Il Prandina l'aveva ascoltato silenziosamente in atto meditabondo.

- Via, don Letterio, potreste darmi torto? avreste animo di dirmi che non ho fatto il dover mio?

- Avete ascoltato come sempre quel sentimento di rettitudine che onora il vostro carattere. Lo riconosco. Ma lasciatemi in pari tempo che con franchezza vi dica che a questo sentimento avete dato ascolto così ciecamente da obbliare per esso ogni altro criterio. Guardate, Sant'Angelo: io non vi obbietterò che voi vi siete esagerata la vostra posizione e che le virtù vostre dovrebbero bastare per assicurarvi l'affetto di qualunque donna voi voleste eleggervi a compagna; so che non dareste alle mie parole altro valore che quello d'un vieto conforto. Però rispondetemi: che cosa avete fatto voi finora per sapere quello che forse sta celato nel cuore di Loreta? Chi vi dice che questa donna, che ha per la vostra famigliaforti argomenti di gratitudine; non abbia concepito per voi tanta affezione, che le sia di dolore il dovervi abbandonare? Infine, dinanzi alla necessità imperiosa, che il suo onore le detta, di lasciare la vostra famiglia ospitale, di tornare alle lotte di una vita dura ed incerta, pari a quelle che essa ha già una volta sostenute, che avete fatto voi per offrirle un conforto, per salvarla da una sciagura, per darle forse quella pace, cui essa nel suo cuore anela?... No, Sant'Angelo, voi non avete ascoltato che la voce esagerata de' vostri scrupoli: voi vi siete piegato alle esigenze de' cattivi senza nulla tentare perchè essi sieno vinti e perchè voi siate felice.... Chiedere a Loreta una spiegazione esplicita, chiara, confidente, come si può farla ad un amico, come si deve farla ad un fratello: ecco il vostro dovere: ecco quello che almeno a me pare che sia il vostro dovere....

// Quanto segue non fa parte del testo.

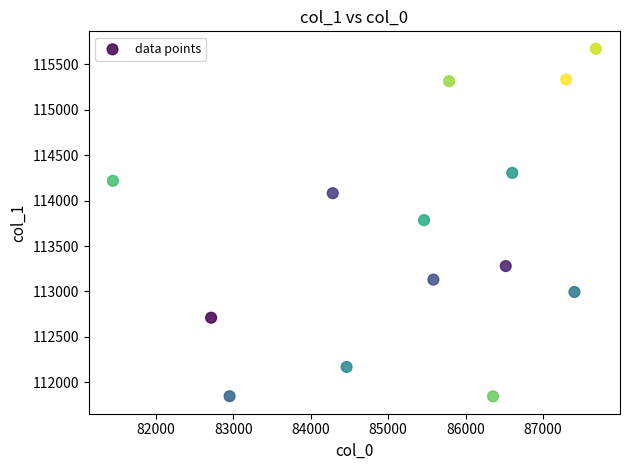

What is the range of Y values (max minus min)?

3824.8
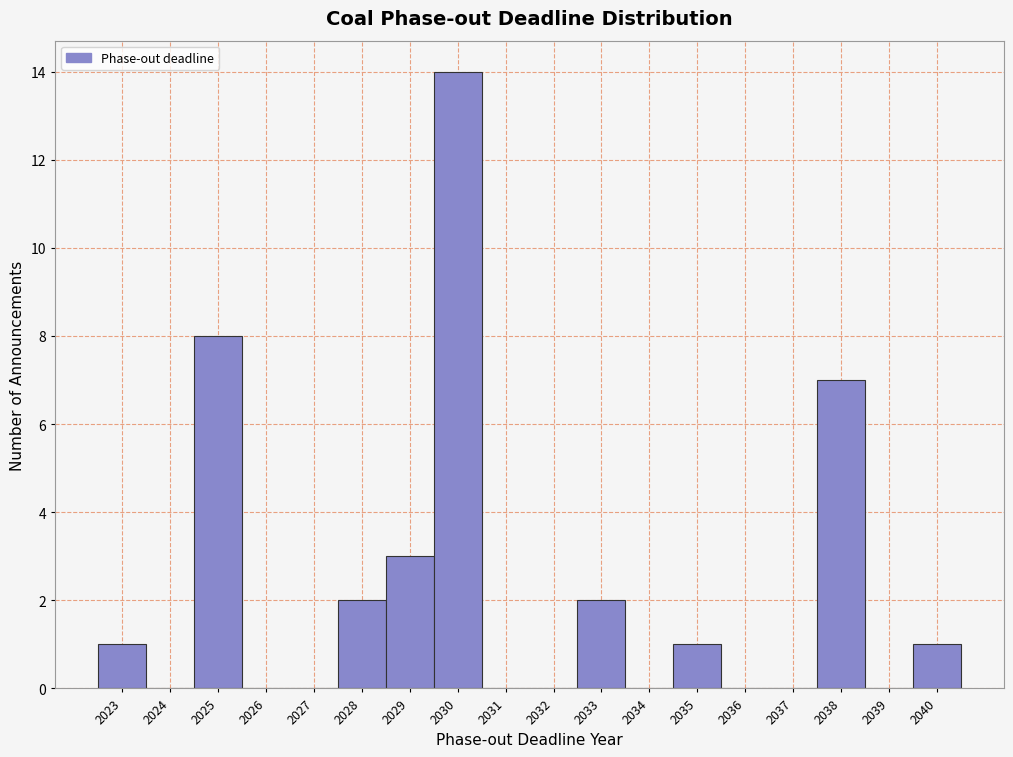

Reading left to right, list every bar in this chart as the range it spans on the x-axis followed by its height. The values are not printed on the chart, so give them approximately, as read against the axis.

2022.5 to 2023.5: 1
2023.5 to 2024.5: 0
2024.5 to 2025.5: 8
2025.5 to 2026.5: 0
2026.5 to 2027.5: 0
2027.5 to 2028.5: 2
2028.5 to 2029.5: 3
2029.5 to 2030.5: 14
2030.5 to 2031.5: 0
2031.5 to 2032.5: 0
2032.5 to 2033.5: 2
2033.5 to 2034.5: 0
2034.5 to 2035.5: 1
2035.5 to 2036.5: 0
2036.5 to 2037.5: 0
2037.5 to 2038.5: 7
2038.5 to 2039.5: 0
2039.5 to 2040.5: 1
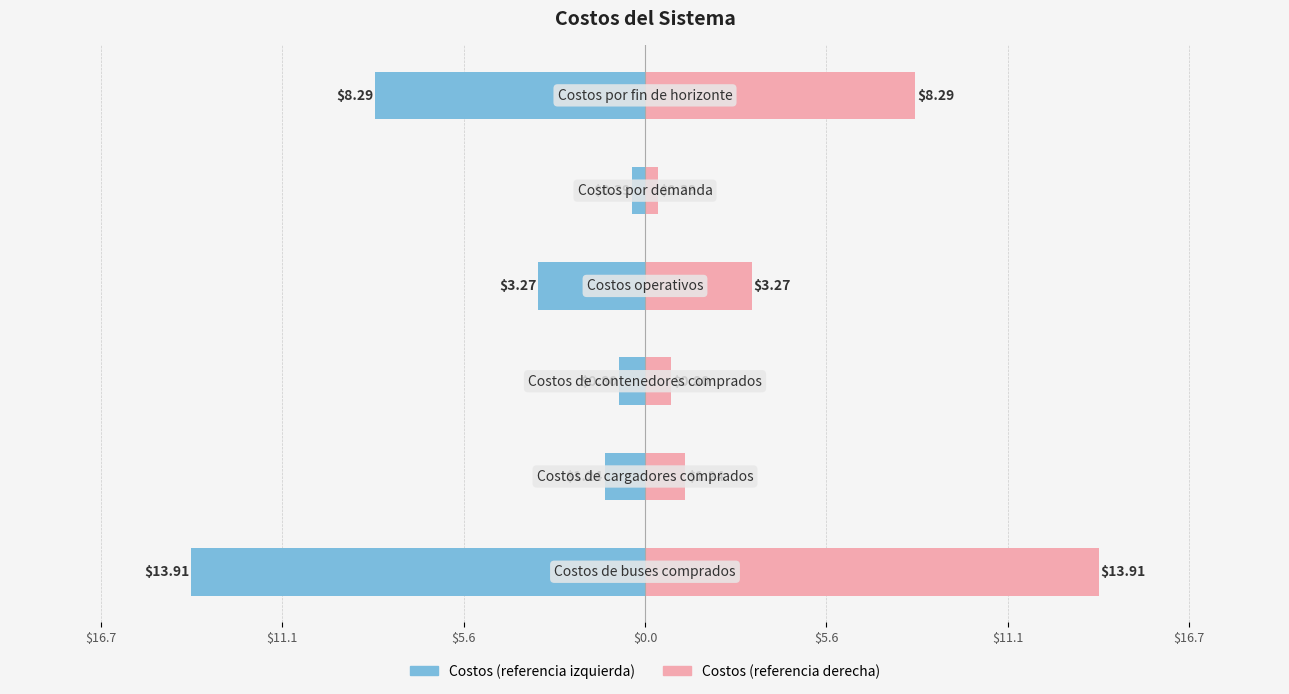

Reading left to right, what are all the values shown in this chart?

Costos (izq): $16.7=-13.9	$11.1=-1.2	$5.6=-0.8	$0.0=-3.3	$5.6=-0.4	$11.1=-8.3
Costos (der): $16.7=13.9	$11.1=1.2	$5.6=0.8	$0.0=3.3	$5.6=0.4	$11.1=8.3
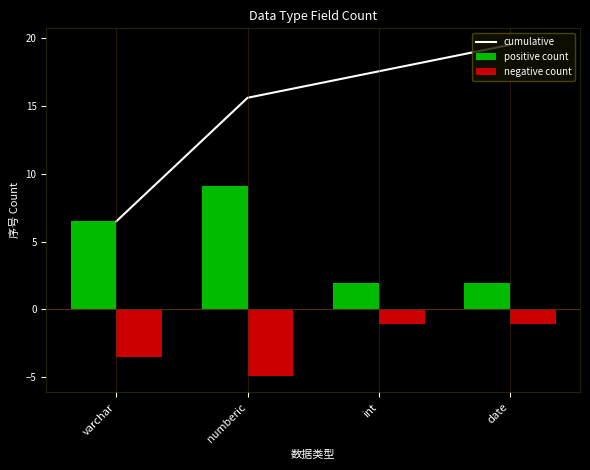

Rank the categories by cumulative value from highest to lowest.

date, int, numberic, varchar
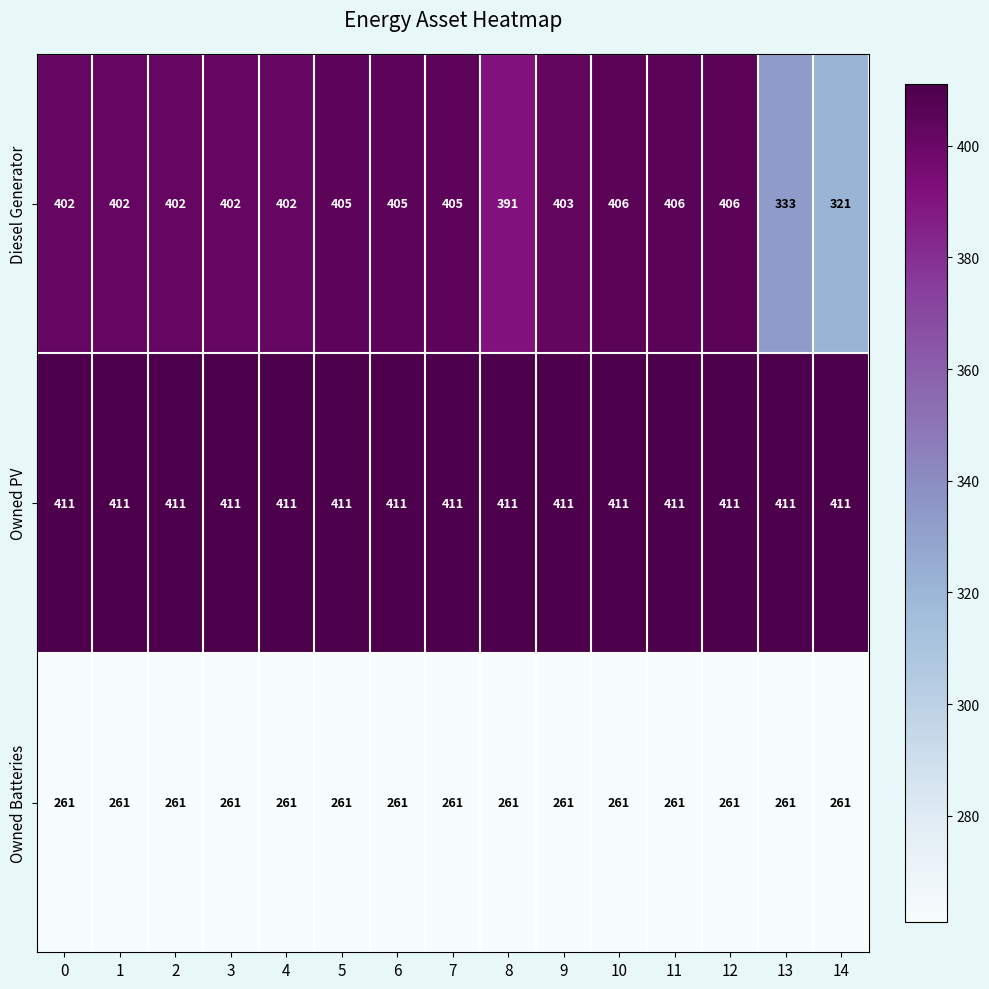

What is the average value of the Owned Batteries series?

261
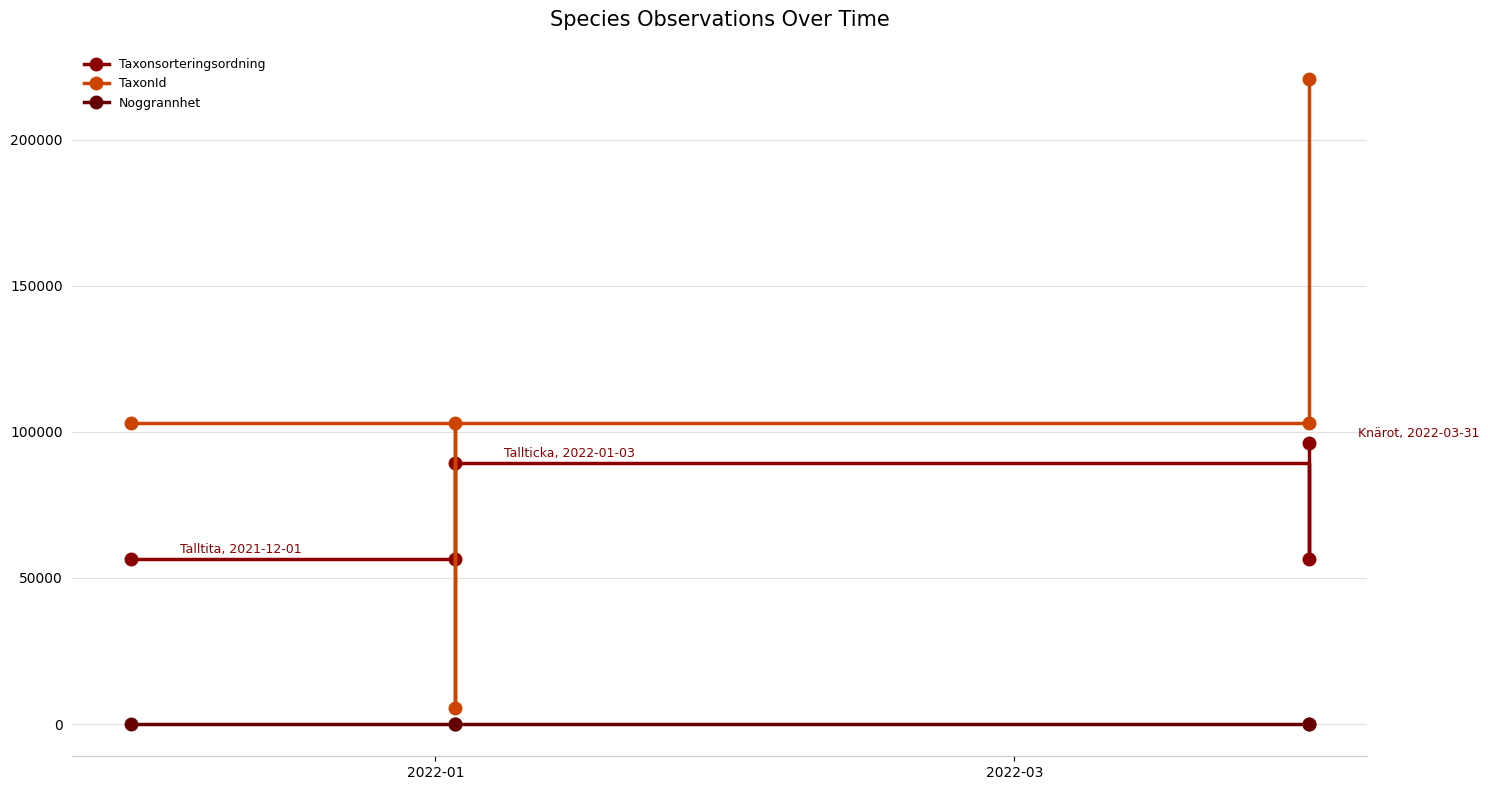

True or false: Noggrannhet and TaxonId intersect in this chart.

False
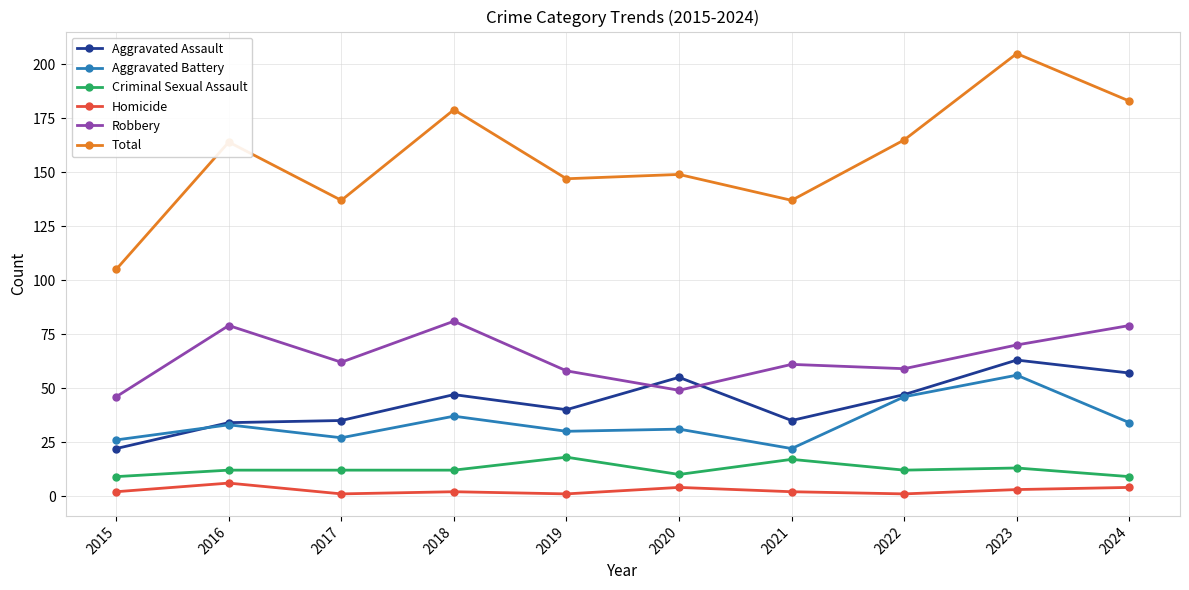

Reading left to right, extract all data points from this chart.

Aggravated Assault: 22	34	35	47	40	55	35	47	63	57
Aggravated Battery: 26	33	27	37	30	31	22	46	56	34
Criminal Sexual Assault: 9	12	12	12	18	10	17	12	13	9
Homicide: 2	6	1	2	1	4	2	1	3	4
Robbery: 46	79	62	81	58	49	61	59	70	79
Total: 105	164	137	179	147	149	137	165	205	183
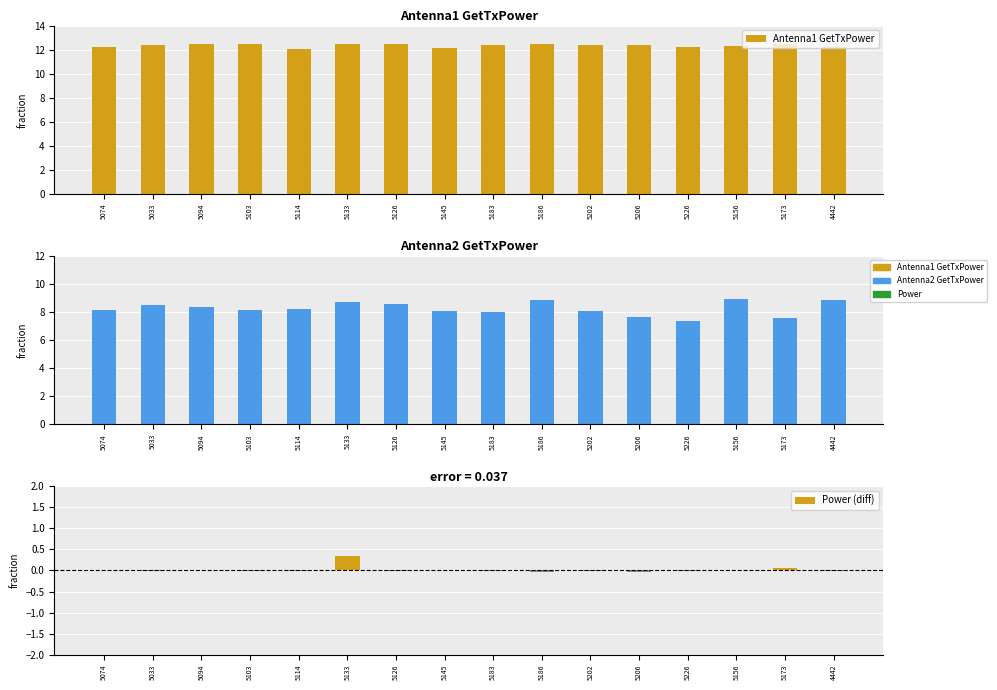

Which label corresponds to the largest value in the chart?

5133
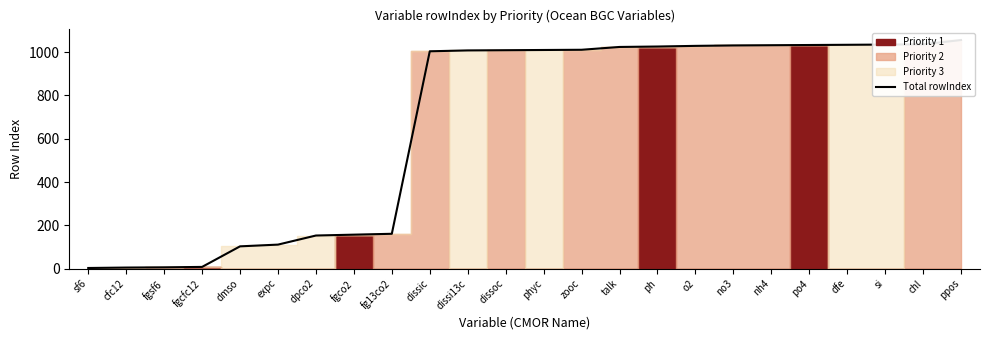

What is the ratio of the value at dissi13c to the value at nh4?

1.0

- Ma poi, Prè Letterio.... poi?

- Poi, quando aveste la certezza che Loreta non vi ama, ch'ella non potrebbe essere felice con voi, ch'ella è pronta, per isfuggire ad una situazione equivoca e non onorevole, a riaccettare una vita malsicura e tempestosa.... converrà chinare il capo. Sarà triste il doverlo fare, ma almeno vi sarete tolto il dubbio di non aver accettato con colpevole cecità un dolore, che la malvagità degli uomini e la forza delle circostanze vi hanno procurato! Il professore era rimasto ad ascoltare queste parole - che il vecchio aveva pronunciato con un tranquillo accento di persuasione - senza nulla opporre, con gli occhi lucenti, tormentandosi colla mano convulsa la lunga barba canuta.

Quando quegli ebbe finito si sforzò indarno, nella piena dell'emozione, a cercare una frase che valesse a manifestare ciò che si passava dentro al suo cuore:

- Amico mio! amico mio!

Non disse che questo ed alzandosi di scatto gittò le braccia intorno al collo del vecchio e lo baciò con effusione.

- Coraggio, via, Sant'Angelo! - disse l'altro sempre sereno. - Un giorno che vostra madre, côlta già dal presentimento della sua fine, mi parlò della possibilità che voi e Loreta aveste ad unirvi per sempre, io le risposi che, se questo sarà il volere di Dio, il suo sogno si sarebbe avverato. E le dissi ancora, che la Provvidenza non abbandona mai i buoni. Che altro volete ch'io dica oggi a voi? La mia povera scienza si arresta qui.... Ma è quella, vedete, che basta per condurre al vero! Coraggio, Sant'Angelo, coraggio!